Aufgabe:
Stimmen die folgenden Aussagen mit dem Text über Foodstylisten überein? Antworte jeweils mit Ja oder Nein und zitiere die entscheidenden Worte des Textes wörtlich.
(a) Pöschel befestigt die Hühnerschenkel mit Sekundenkleber.
(b) Pöschel hat sich auf Zeitschriftenfotos spezialisiert.
(c) Oliver Perl ist ein Fotograf aus Bielefeld.

Vorliegender Text:

Was Wilhelm Busch nicht ahnte: Max und Moritz Vorbild für moderne Foodstylisten

Moderne Küche hin oder her, wenn es um Brathendl geht, heißt das Vorbild immer noch Wilhelm Busch. Denn in den Bildergeschichten über die bösen Buben Max und Moritz, die der armen Witwe Bolte die Hühner aus der Pfanne angeln, findet sich das Idealbild des Brathuhns - zumindest für Köche und Foodstylisten.

Um dieses Vorbild zu erreichen, stopft Andreas Pöschel das appetitliche Tier mit Küchenpapier aus, bis es prall und rund ist. Die Hühnerschenkel klebt er mit Sekundenkleber fest, damit sie hochstehen. Dann zieht er die Haut des Hendls straff und näht sie fest. Schließlich "lackiert" er die Haut mit einem dunklen Gewürzöl, bevor das Tier in den Ofen kommt. Mit einem Gasbrenner bräunt er einzelne Stellen gezielt nach.

Der 40-Jährige ist Foodstylist - einer der gefragtesten. "Es ist schwer, in den Markt reinzukommen", erklärt Pöschel, der sich auf Fernseh-Spots spezialisiert hat. Auf dem TV-Markt seien weltweit rund 350 Foodstylisten aktiv, schätzt er.

Diesmal beschäftigt den Bielefelder jedoch ein Fotoshooting für den Katalog einer Warenhauskette. Das Thema lautet Oktoberfest, also richtet er Brezeln, Käse und Salate, aber auch Weißwürste oder Bier für den Fotografen an. "Das Thema Essen interessiert fast jeden", kommentiert der Düsseldorfer Fotograf Oliver Perl. Das nächste Projekt ist der Weihnachtskatalog - mitten im Sommer.

Vorliegende Daten:
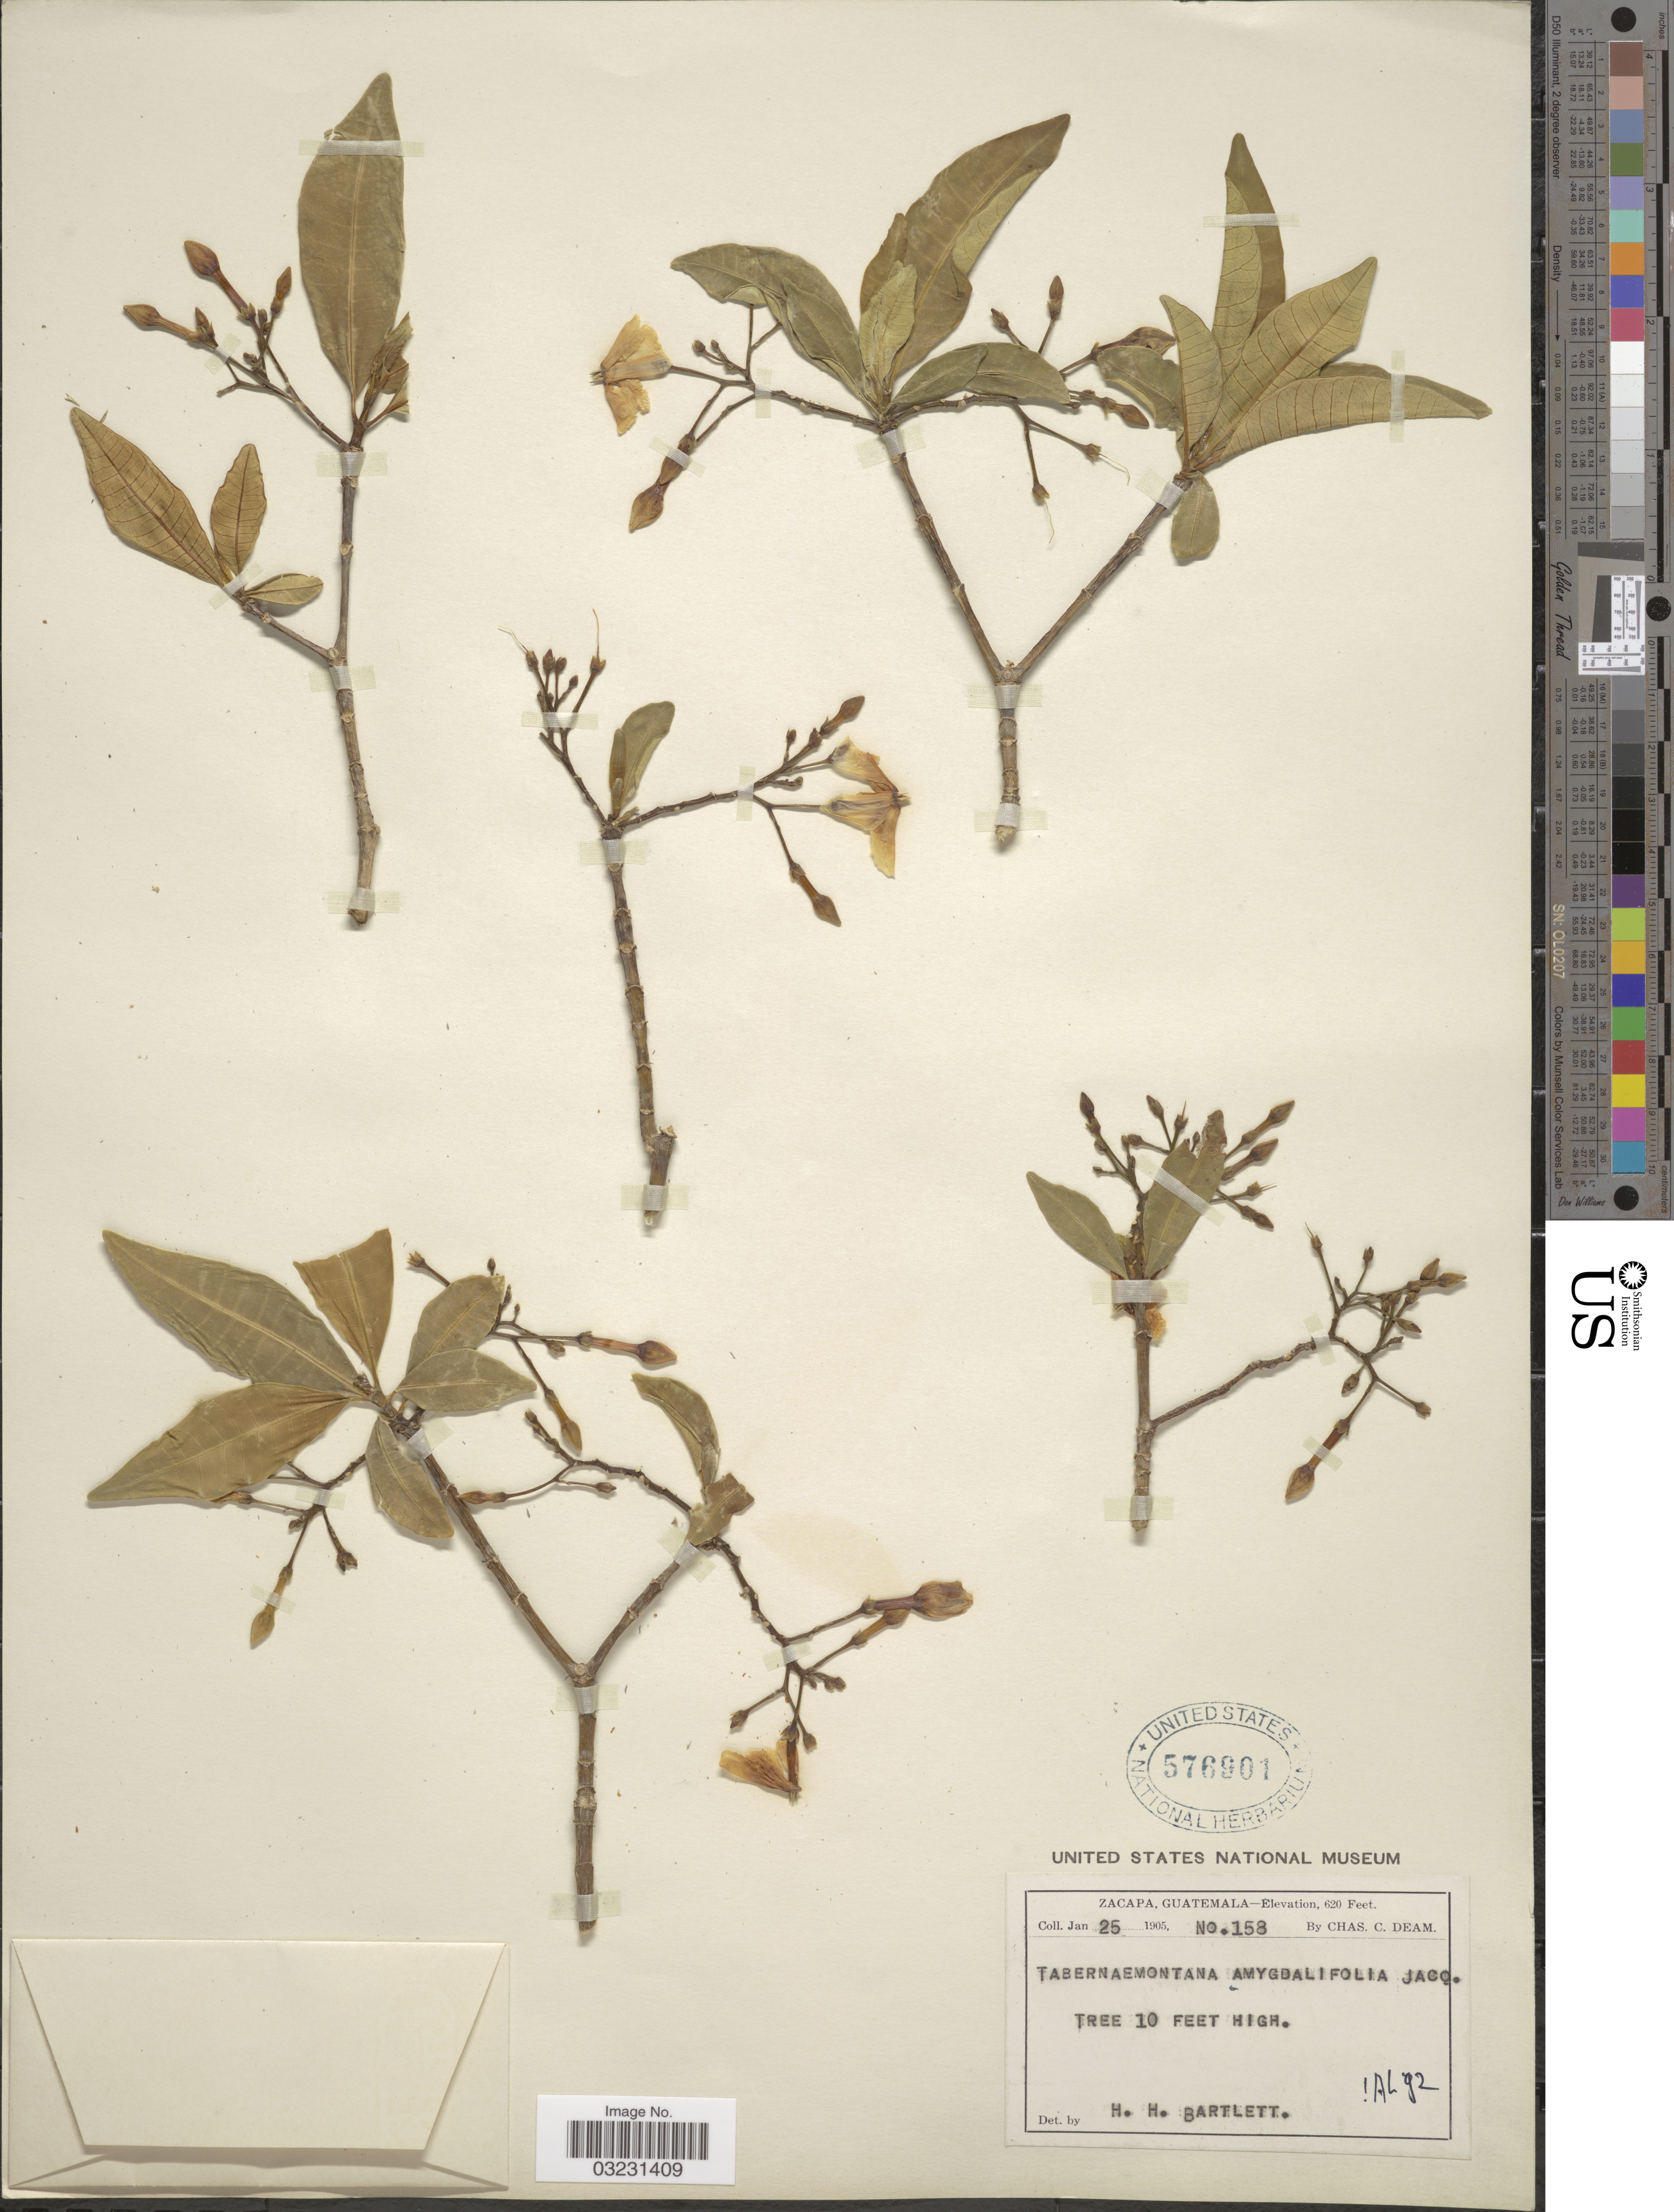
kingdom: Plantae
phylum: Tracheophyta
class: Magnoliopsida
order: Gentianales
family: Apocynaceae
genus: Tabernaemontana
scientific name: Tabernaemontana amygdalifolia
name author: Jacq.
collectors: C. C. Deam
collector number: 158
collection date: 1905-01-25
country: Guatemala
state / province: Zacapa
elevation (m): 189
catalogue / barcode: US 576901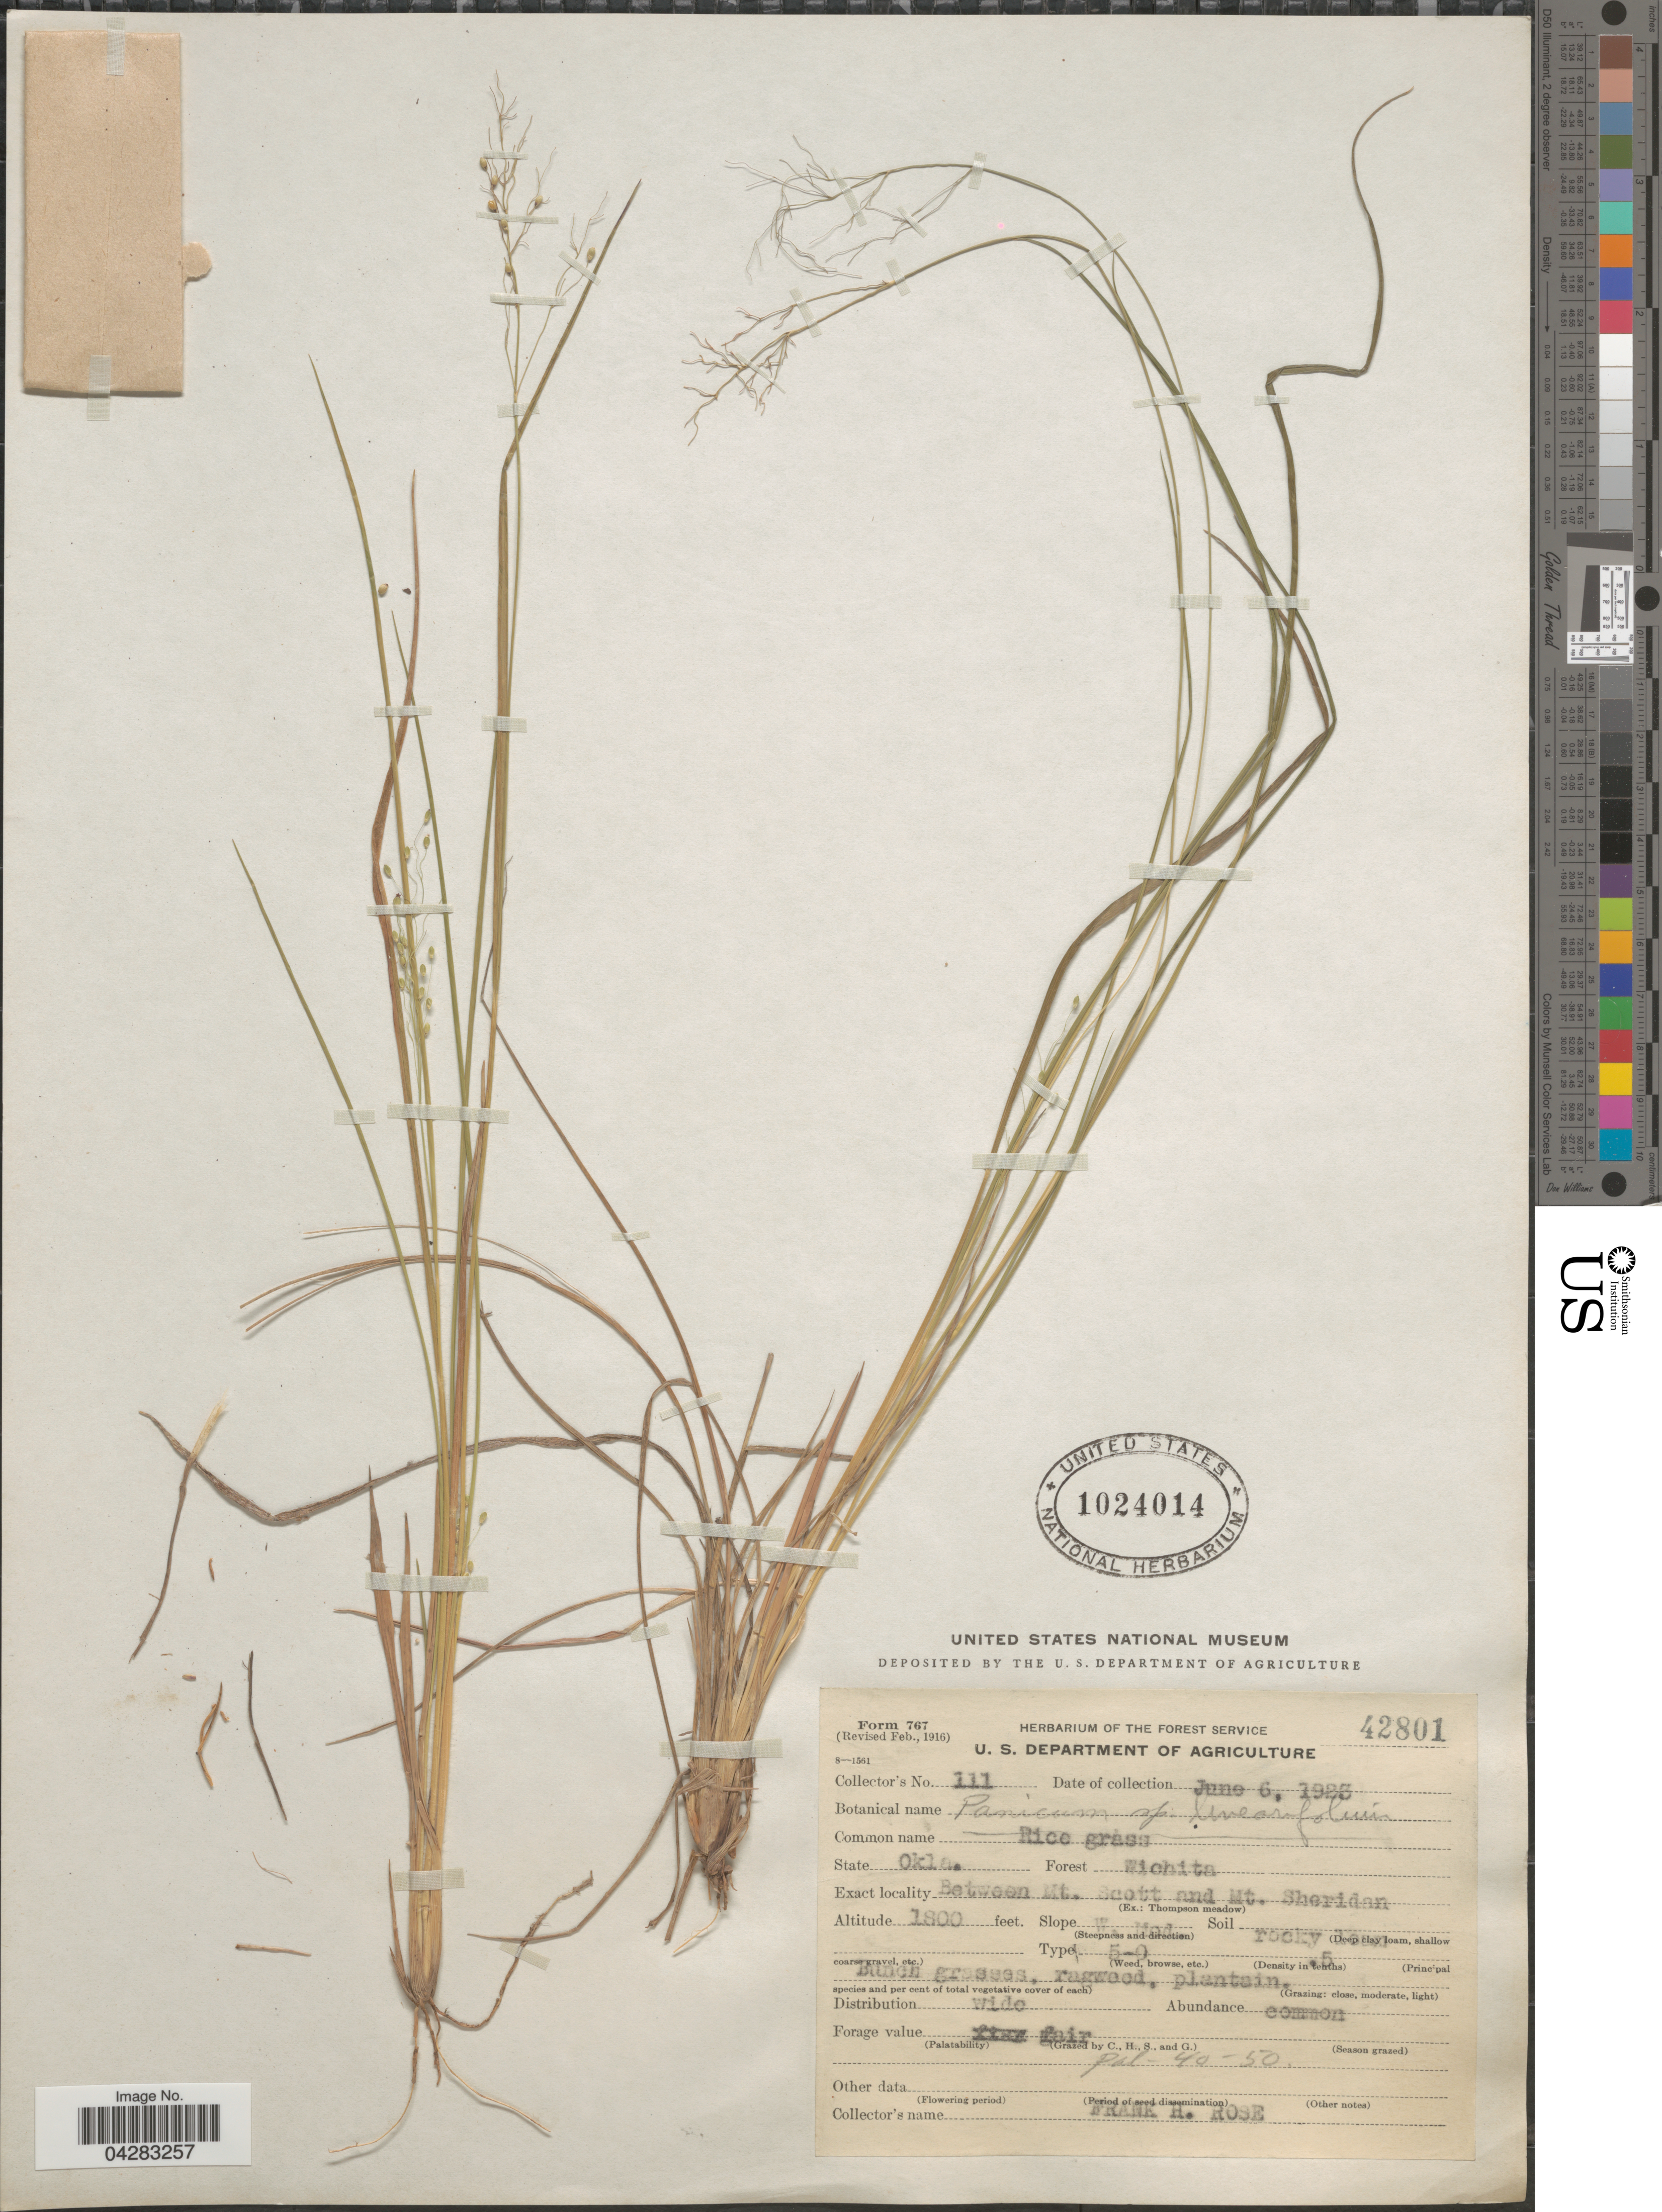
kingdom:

Antwort:
(a) Ja: „Die Hühnerschenkel klebt er mit Sekundenkleber fest, damit sie hochstehen.“
(b) Nein: „der sich auf Fernseh-Spots spezialisiert hat“
(c) Nein: „der Düsseldorfer Fotograf Oliver Perl“